Sunday, August 23, 2009

First Edition: Chain Maille Tricks and Tips

Sultry summer greetings to all on this steamy Sunday afternoon! It's HOT! But I don't really mind. It's better than winter - I don't have to shovel sunshine! And it gives me the perfect excuse to sit somewhere quiet and cool and shady, and work on some chain maille creations. Not that I ever really need an excuse!

Anyway, that brings me to the first installment of my new column: Chain Maille Tricks and Tips. Here I will introduce some of the more basic elements of creating chain maille, and show some of the little things I've learned along the way that have helped me with my chain maille designs.

*N.B. If you're not planning to make your own chain maille, the column might still be of interest to you, as it will give you some insight into how the jewelry is made :)

Let's get started.

First things first: safety is a MUST! Do whatever it is that will make you the most comfortable while you work. This kind of close work is perfect for giving you a bad case of eye strain, neck cramps, and repetitive stress injuries. Do wear some kind of glasses if you need them - often times, the metal is very reflective and the tiny rings can be hard to see. A pair of drugstore type reading glasses or a magnifying glass will help a lot with this. If your eyes are perfectly adjusted to this type of work without the help of glasses, do take frequent breaks to give them a rest. Ditto for neck cramps, shoulder cramps, and repetitive stress injuries such as carpal tunnel syndrome. I know you will be excited to finish just a little more, and a little more while you work. I strongly urge you to put it down now and then, and take a break. Stretch your fingers, back and arms. Rest your eyes a bit. Take a walk. Have a snack. Watch Oprah. Whatever! TAKE A BREAK! 'Nuff said.
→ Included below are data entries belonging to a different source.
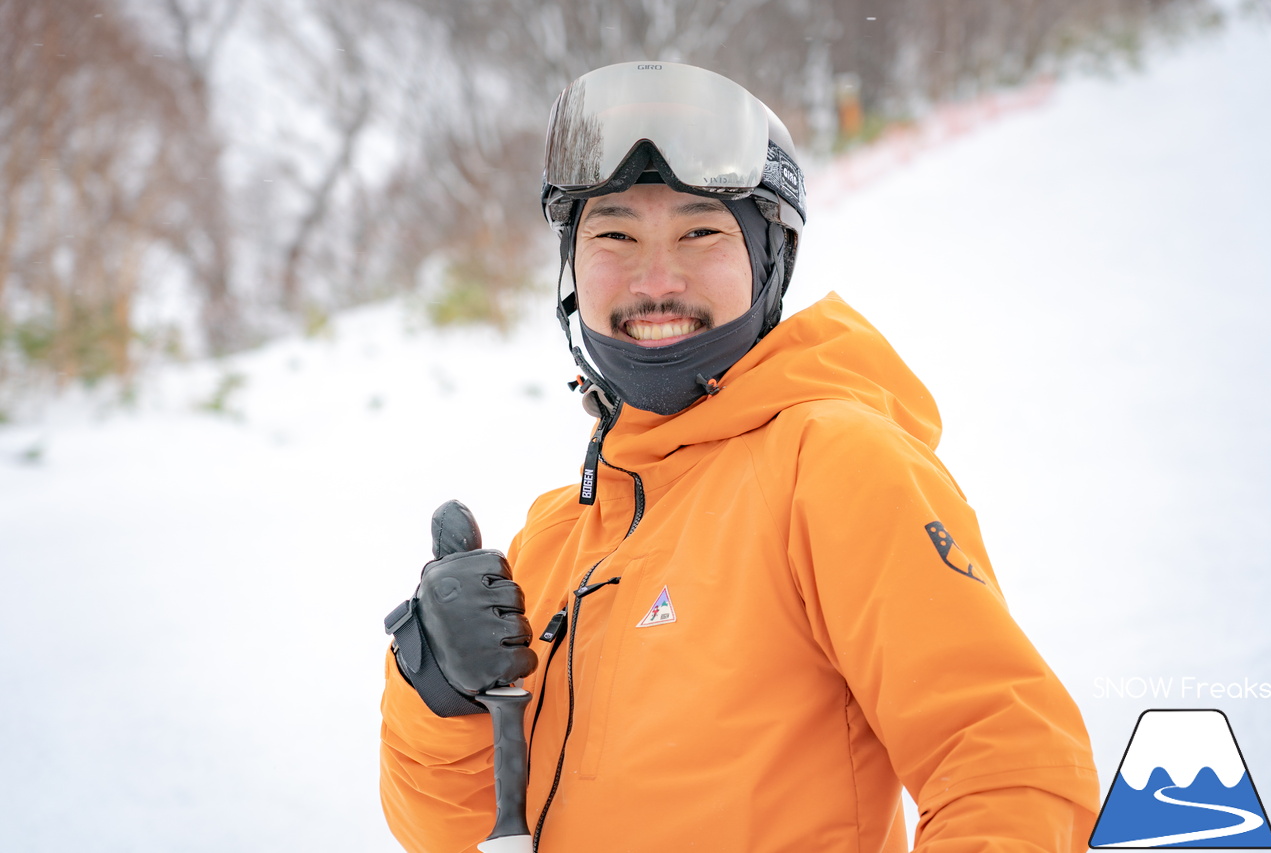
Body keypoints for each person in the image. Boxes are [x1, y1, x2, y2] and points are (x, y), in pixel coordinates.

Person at [380, 61, 1099, 852]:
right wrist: (439, 697)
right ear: (571, 271)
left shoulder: (830, 464)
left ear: (769, 262)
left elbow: (1009, 766)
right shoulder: (554, 538)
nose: (657, 278)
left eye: (700, 231)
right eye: (614, 233)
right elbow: (455, 835)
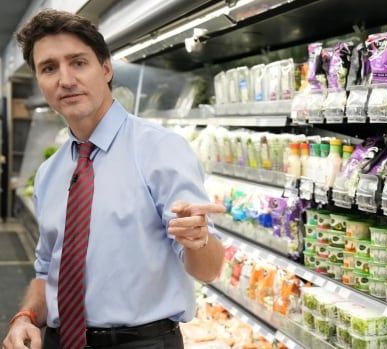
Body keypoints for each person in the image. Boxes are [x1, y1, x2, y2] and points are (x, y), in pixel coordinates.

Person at [2, 9, 226, 349]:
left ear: (105, 69)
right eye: (49, 68)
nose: (65, 79)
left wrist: (199, 240)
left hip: (142, 342)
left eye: (78, 62)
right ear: (39, 81)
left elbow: (209, 269)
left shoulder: (160, 150)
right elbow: (46, 273)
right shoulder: (50, 174)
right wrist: (25, 318)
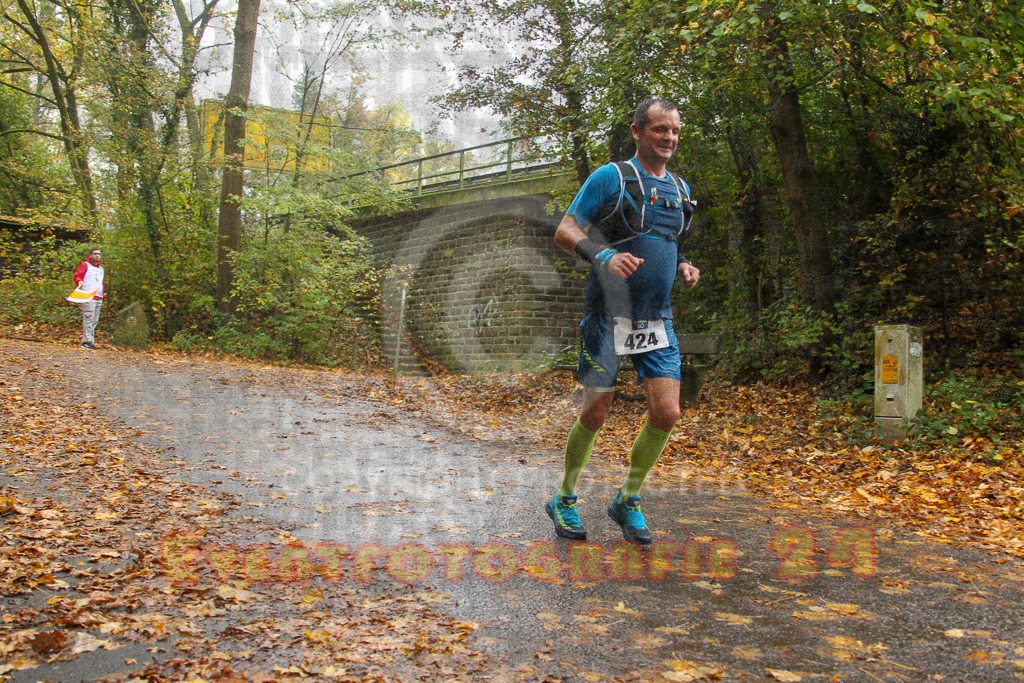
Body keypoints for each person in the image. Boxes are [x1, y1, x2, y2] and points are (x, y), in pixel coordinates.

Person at [546, 98, 701, 545]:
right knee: (595, 413)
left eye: (674, 131)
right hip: (606, 318)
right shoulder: (610, 178)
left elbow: (670, 244)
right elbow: (566, 230)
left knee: (667, 412)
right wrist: (604, 254)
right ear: (637, 131)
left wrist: (685, 266)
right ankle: (565, 498)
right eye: (659, 130)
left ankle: (627, 499)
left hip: (657, 319)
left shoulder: (679, 189)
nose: (668, 138)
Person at [74, 248, 105, 349]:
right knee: (88, 318)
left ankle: (90, 341)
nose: (97, 256)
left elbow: (101, 282)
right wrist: (79, 281)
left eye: (99, 254)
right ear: (91, 255)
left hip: (98, 296)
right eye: (95, 254)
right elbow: (78, 276)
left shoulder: (101, 269)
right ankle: (86, 341)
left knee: (95, 320)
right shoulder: (85, 265)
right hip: (88, 295)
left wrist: (102, 294)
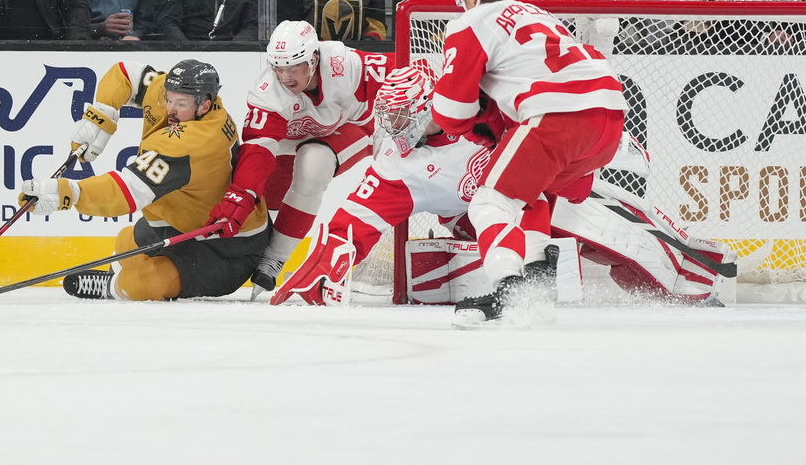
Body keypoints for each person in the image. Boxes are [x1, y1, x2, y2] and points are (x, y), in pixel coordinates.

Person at [270, 67, 734, 308]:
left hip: (548, 189)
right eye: (386, 118)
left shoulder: (477, 106)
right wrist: (313, 280)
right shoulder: (397, 164)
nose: (391, 129)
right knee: (598, 234)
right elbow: (351, 224)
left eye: (400, 117)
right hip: (493, 223)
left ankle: (703, 274)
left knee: (618, 235)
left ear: (427, 105)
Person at [433, 0, 628, 326]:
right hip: (610, 120)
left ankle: (509, 287)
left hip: (558, 116)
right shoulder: (539, 13)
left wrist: (481, 127)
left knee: (489, 203)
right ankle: (538, 278)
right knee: (528, 192)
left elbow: (451, 112)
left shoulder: (470, 23)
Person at [19, 59, 271, 301]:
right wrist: (101, 116)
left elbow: (128, 190)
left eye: (180, 104)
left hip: (227, 247)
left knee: (146, 281)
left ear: (204, 106)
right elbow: (126, 73)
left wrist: (69, 193)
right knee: (124, 242)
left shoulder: (197, 142)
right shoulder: (178, 94)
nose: (170, 109)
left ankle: (111, 287)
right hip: (181, 221)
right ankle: (120, 276)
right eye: (169, 99)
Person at [207, 20, 394, 298]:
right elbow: (258, 152)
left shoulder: (348, 65)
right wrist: (241, 195)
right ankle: (251, 243)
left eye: (294, 67)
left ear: (314, 59)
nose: (285, 76)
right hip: (294, 137)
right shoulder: (267, 93)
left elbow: (404, 70)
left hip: (354, 127)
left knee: (314, 161)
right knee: (262, 190)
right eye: (279, 68)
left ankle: (275, 258)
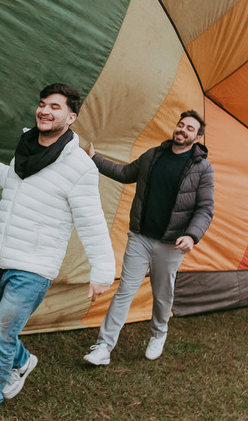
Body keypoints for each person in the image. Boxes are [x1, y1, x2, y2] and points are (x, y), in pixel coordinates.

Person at [0, 83, 115, 421]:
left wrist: (102, 272)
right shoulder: (26, 147)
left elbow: (91, 222)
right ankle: (22, 361)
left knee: (0, 336)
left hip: (33, 269)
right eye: (43, 104)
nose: (45, 110)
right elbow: (12, 181)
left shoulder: (79, 167)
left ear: (71, 117)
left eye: (55, 107)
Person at [81, 111, 214, 365]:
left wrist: (191, 235)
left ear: (197, 138)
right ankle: (104, 347)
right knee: (124, 291)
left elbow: (205, 208)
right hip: (140, 237)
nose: (182, 130)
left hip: (172, 244)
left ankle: (159, 333)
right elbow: (125, 173)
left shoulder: (203, 169)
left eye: (190, 128)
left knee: (162, 295)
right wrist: (94, 160)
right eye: (181, 125)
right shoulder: (154, 155)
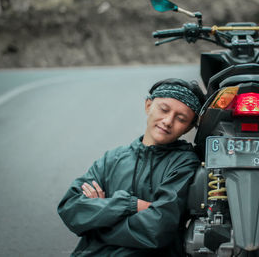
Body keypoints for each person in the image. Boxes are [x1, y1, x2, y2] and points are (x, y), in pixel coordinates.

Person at [58, 78, 205, 256]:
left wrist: (97, 221)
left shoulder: (184, 163)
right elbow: (71, 208)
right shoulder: (112, 158)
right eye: (164, 109)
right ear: (148, 105)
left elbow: (157, 229)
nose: (167, 121)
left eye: (181, 118)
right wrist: (130, 205)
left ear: (188, 128)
Chain maille is made up of lots and lots of metal rings that are woven together in a particular pattern or weave. It's a lot like knitting in that regard. Once you know how the weaves go together, the pattern usually becomes self-evident, and you are on your way to creating your own designs. The metals used can be anything from gold to aluminum, and everything in between. That part is up to you.

In the photo below, you will see two copper rings attached to a twist tie from a bread bag. This is a great way to begin a chain. The twist tie gives you a little handle to hold on to while you are beginning the weave. It would be very difficult to hold on to those two tiny rings, and start weaving your chain without the twist tie handle. I suppose you could if you were very dexterous, but why make things more difficult than they have to be?

In the photo above, you can see how having a little twist tie handle to hold on to can make a big difference. If you look at the size of the rings compared to the size of my fingers, you should be able to see that the rings would be very hard to hold on to without the handle, at least at the beginning of the chain. As the length of the chain progresses, this becomes less of an issue.

One last thing before I finish this up for today: it's a good idea to set out all of your materials before you start to work. It is very frustrating to get everything in the perfect postition to weave the next set of rings, only to discover that you have to put it all down so that you can open more rings, find your pliers, locate your glasses, or crawl around on the floor to find that ring that just flew out of your hands before the puppy eats it. As you can see from the photos, I usually lay down a cloth or pad on my work surface before I start working. That way, the rings don't have as much of a tendency to roll around or slide off the surface of the table while I am working. Also, I usually open up all or most of the rings I will need for the particular project I am working on before I start. That way, I don't have to stop in the middle of working to open more rings.

See below:
Okay, I guess that's all for today. I'm going to get a big glass of icy cold lemonade, and relax in the shade for a while. Cheers!